Overall, feature centers are much higher in Cluster 1, and lower in Cluster 2. Typically, the data shows that larger values are worse, and smaller values are better. This makes sense since cancer is more visible if it is larger. However, it would still be interesting to look at some of the highest feature centers for Cluster 1 and see what is more indicative of a malignant vs benign diagnosis.

The highest three centers in the first cluster are concave.points_worst, perimeter_mean, and radius_mean. Below are the values in their original scale for these three features for both clusters. This can let us compare the difference between the two.

Here we can see the differences between the two clusters based on the largest three centers in the first cluster. On average, in the first cluster the largest concave points are more than double when compared to the second cluster, the perimeter is ~1.5 times larger, and the average mean radius in the first cluster is also quite a bit higher than in the second cluster.

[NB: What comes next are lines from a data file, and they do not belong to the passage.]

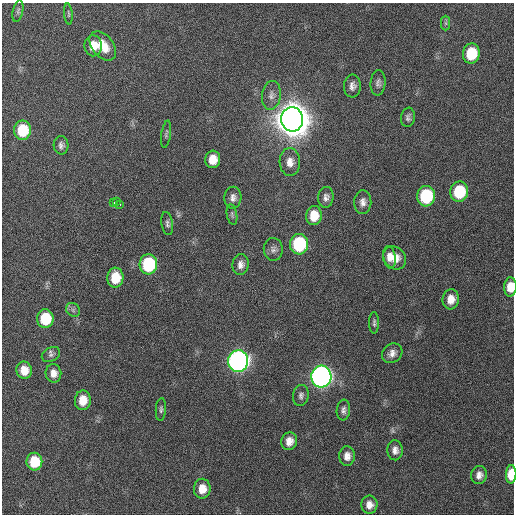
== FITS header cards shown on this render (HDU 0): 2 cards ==
NAXIS1  =                  512 / Axis length
NAXIS2  =                  512 / Axis length

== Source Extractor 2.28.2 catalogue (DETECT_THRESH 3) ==
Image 512 x 512 px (HDU 0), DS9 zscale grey, 1 PNG px = 1 image px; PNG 516 x 516 px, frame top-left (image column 1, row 512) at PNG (2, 3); each listed source drawn as its Kron ellipse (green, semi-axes under 4 px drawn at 4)
Background 133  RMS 12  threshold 34.9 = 3 sigma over >= 5 px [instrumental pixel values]
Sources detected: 57; all 57 listed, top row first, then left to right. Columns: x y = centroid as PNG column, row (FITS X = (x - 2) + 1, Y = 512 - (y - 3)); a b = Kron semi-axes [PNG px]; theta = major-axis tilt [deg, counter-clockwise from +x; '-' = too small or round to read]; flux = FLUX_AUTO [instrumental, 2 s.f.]
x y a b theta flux
18 11 11 5 77 1.9e+03
68 14 10 3 -84 1.2e+03
446 23 7 4 -89 1.6e+03
93 46 10 8 88 1.0e+04
103 46 17 10 -52 1.4e+04
471 54 10 8 80 2.8e+04
378 83 12 7 84 3.1e+03
352 86 11 8 86 4.3e+03
271 95 14 9 80 5.0e+03
408 117 10 7 82 2.6e+03
292 119 12 11 - 3.2e+06
22 130 10 8 89 2.9e+04
166 134 14 4 81 2.0e+03
61 145 9 7 -87 3.1e+03
213 159 9 7 83 1.0e+04
290 162 14 10 -89 7.3e+03
459 192 10 9 - 4.0e+04
426 196 10 9 - 5.6e+04
326 197 10 7 84 3.7e+03
233 198 11 8 86 4.2e+03
116 201 4 3 - 6.1e+03
363 202 12 8 89 4.6e+03
114 203 3 3 - 7.2e+03
120 204 3 2 - 1.8e+04
232 214 10 5 -80 1.8e+03
314 216 9 8 - 1.4e+04
167 224 11 6 -82 2.5e+03
299 244 10 9 - 6.3e+04
273 249 11 9 -86 3.5e+03
389 257 11 6 -81 5.5e+03
395 258 12 10 -49 1.0e+04
148 264 10 9 - 6.2e+04
241 265 10 8 79 4.7e+03
115 278 10 8 88 1.9e+04
510 287 9 6 87 1.0e+04
451 299 10 8 83 8.1e+03
73 310 7 6 - 2.2e+03
45 319 9 8 - 3.3e+04
374 323 11 5 -90 2.1e+03
392 353 11 9 38 5.0e+03
51 355 10 7 27 2.5e+03
238 361 11 10 - 4.8e+05
24 370 9 7 -80 1.1e+04
53 373 9 7 -79 5.8e+03
321 377 11 10 - 5.5e+05
301 395 11 8 81 3.0e+03
83 400 10 8 84 1.2e+04
161 409 11 5 86 2.1e+03
343 410 10 6 84 3.0e+03
289 441 9 8 - 6.7e+03
395 450 10 7 -87 4.6e+03
347 456 10 7 89 5.7e+03
34 462 9 8 - 2.5e+04
511 474 9 5 88 2.1e+04
479 475 9 8 - 4.5e+03
202 489 10 8 89 1.1e+04
369 505 9 8 - 5.9e+03
At the frame edge (FLAGS 8, measured only in part): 2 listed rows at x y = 510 287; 511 474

This gives us an idea of what type of features matter when making a diagnosis, and while it seems obvious that larger nuclei are more likely malignant, it is still good to see it represented by the algorithm.

This analysis used clustering in a semi-supervised way. Typically, clustering is used solely for unsupervised learning where there are no given labels and the goal is to use features of data to cluster into segments. However, in this case, after performing the segmentation, the labels are brought into the analysis and used to see how well the data was segmented and the importance of features.

This type of approach has been successfully used at CompassRed, and it is a helpful technique which allows use of attributes not part of the clustering process to help label segments (as done here by labeling the first cluster as malignant and the second cluster as benign).

The healthcare space is becoming a popular field for data science, and there is a lot that can be done to improve people’s lives.